Em outro ponto, a pedido dos governadores e produtores, os impostos retidos na fonte sobre as economias regionais foram eliminados, embora um aumento seja mantido para os subprodutos da soja, trigo, milho e carne bovina.

Um dos artigos mais controversos da lei estabeleceu a declaração de "emergência pública em matéria econômica, financeira, fiscal, previdenciária, de segurança, de defesa, tarifária, energética, de saúde, administrativa e social" até 31 de dezembro de 2025, ou seja, metade do mandato de Milei, com a possibilidade de prorrogação por mais dois anos - o que cobriria todo o seu mandato.

Nesse contexto, o presidente propôs "a delegação de poderes legislativos", o que significava que, sob o pretexto da emergência, ele poderia ignorar completamente o Congresso, governar praticamente por decreto e emitir leis em todas as áreas supracitadas.

Exclusões:

O novo projeto de lei encurta esse período para um ano, com a possibilidade de prorrogação por mais um, o que continua a ser combatido por setores da oposição que avisaram desde o início que rejeitariam a "lei ônibus" em sua totalidade.

Também foi excluída do projeto de lei a reforma política que eliminou as eleições primárias para candidatos e modificou a distribuição de assentos na Câmara dos Deputados.

Outro aspecto que gerou forte resistência foi a intenção de privatizar 41 empresas.

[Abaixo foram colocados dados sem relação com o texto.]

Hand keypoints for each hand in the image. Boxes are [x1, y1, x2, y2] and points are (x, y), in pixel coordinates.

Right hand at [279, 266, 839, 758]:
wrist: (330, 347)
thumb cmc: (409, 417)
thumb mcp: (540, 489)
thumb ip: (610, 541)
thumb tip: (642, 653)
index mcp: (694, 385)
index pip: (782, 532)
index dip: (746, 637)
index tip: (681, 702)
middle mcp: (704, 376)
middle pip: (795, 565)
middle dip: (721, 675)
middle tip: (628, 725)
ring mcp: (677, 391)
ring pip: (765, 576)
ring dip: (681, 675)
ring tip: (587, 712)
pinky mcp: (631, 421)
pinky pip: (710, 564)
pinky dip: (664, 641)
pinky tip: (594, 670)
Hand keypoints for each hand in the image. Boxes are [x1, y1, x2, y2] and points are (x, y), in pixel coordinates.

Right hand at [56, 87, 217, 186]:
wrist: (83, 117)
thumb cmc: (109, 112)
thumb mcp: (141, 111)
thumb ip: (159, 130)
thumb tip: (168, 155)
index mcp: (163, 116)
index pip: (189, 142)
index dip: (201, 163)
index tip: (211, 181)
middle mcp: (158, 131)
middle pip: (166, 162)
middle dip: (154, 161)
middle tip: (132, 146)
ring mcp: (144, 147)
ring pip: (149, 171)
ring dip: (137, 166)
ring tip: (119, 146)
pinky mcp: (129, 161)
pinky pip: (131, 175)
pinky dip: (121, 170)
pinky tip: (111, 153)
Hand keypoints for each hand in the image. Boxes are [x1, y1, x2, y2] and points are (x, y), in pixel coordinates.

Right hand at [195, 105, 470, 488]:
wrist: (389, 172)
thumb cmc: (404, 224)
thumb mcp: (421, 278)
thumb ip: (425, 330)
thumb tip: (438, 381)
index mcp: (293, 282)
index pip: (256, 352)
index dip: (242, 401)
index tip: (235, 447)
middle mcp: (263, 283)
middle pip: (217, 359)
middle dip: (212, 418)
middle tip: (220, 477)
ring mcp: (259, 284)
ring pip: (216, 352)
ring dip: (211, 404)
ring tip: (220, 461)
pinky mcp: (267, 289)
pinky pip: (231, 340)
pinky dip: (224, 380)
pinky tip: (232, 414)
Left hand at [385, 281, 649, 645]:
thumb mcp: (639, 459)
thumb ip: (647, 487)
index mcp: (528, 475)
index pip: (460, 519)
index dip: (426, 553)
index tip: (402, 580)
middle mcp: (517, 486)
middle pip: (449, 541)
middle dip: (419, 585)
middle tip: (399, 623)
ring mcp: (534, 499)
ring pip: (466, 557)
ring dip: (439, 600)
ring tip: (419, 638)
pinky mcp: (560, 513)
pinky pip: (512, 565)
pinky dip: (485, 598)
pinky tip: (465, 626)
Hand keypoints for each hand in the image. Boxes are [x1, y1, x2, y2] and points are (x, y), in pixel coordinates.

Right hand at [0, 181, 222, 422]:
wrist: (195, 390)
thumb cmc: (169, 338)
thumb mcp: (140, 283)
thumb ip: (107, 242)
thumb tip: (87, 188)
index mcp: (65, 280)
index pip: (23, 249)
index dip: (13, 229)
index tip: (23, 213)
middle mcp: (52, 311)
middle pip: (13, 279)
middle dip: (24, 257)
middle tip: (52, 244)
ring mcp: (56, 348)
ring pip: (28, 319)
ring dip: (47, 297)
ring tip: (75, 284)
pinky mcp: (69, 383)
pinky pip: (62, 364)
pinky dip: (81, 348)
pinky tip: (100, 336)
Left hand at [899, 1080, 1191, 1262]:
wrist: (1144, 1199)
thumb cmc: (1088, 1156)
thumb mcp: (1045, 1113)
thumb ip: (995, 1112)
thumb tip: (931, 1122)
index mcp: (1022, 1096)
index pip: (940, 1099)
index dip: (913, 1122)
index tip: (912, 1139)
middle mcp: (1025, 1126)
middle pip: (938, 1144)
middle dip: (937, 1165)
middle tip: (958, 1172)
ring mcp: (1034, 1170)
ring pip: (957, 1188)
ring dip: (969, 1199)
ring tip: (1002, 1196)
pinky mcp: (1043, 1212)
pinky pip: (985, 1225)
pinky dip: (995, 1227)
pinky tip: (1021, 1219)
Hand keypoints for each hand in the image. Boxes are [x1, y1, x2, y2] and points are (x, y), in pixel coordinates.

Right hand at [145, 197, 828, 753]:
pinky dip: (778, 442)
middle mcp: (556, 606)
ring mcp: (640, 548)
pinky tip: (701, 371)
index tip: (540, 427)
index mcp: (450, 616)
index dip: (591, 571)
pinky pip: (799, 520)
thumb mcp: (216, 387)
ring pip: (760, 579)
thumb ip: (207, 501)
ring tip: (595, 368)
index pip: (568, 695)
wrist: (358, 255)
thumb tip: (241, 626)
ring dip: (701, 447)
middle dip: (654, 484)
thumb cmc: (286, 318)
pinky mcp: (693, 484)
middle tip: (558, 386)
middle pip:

Na segunda minuta, a empresa petroleira Yacimientos Petrolíferos Fiscales (YPF) foi retirada da lista, mas foi mantida a intenção de privatizar o Banco Nación, a Aeropuertos Argentinos e a Empresa Argentina de Soluciones Satelitales (Arsat), entre outras empresas que vários deputados já haviam dito que deveriam permanecer nas mãos do Estado.

Uma das mudanças mais notáveis é que as autoridades governamentais recuaram e o Fundo Nacional para as Artes (Fonca), o Instituto Nacional de Artes e Ciências Audiovisuais (Incaa), o Instituto Nacional de Música (Inamu) e a Comissão Nacional de Bibliotecas Populares (Conabip) não serão extintos, graças ao intenso ativismo de escritores, cineastas e artistas, entre outros grupos.